_Page images and extracted text:_
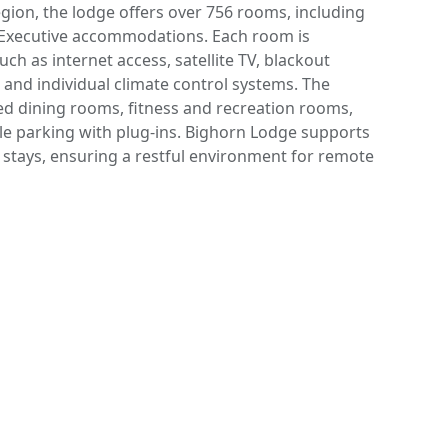
egion, the lodge offers over 756 rooms, including
d Executive accommodations. Each room is
ch as internet access, satellite TV, blackout
, and individual climate control systems. The
ered dining rooms, fitness and recreation rooms,
ple parking with plug-ins. Bighorn Lodge supports
 stays, ensuring a restful environment for remote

_PROBLEM:_ Without the pictures, return the whole of the data exactly as given.

_SOLVED PROBLEM:_
egion, the lodge offers over 756 rooms, including
d Executive accommodations. Each room is
ch as internet access, satellite TV, blackout
, and individual climate control systems. The
ered dining rooms, fitness and recreation rooms,
ple parking with plug-ins. Bighorn Lodge supports
 stays, ensuring a restful environment for remote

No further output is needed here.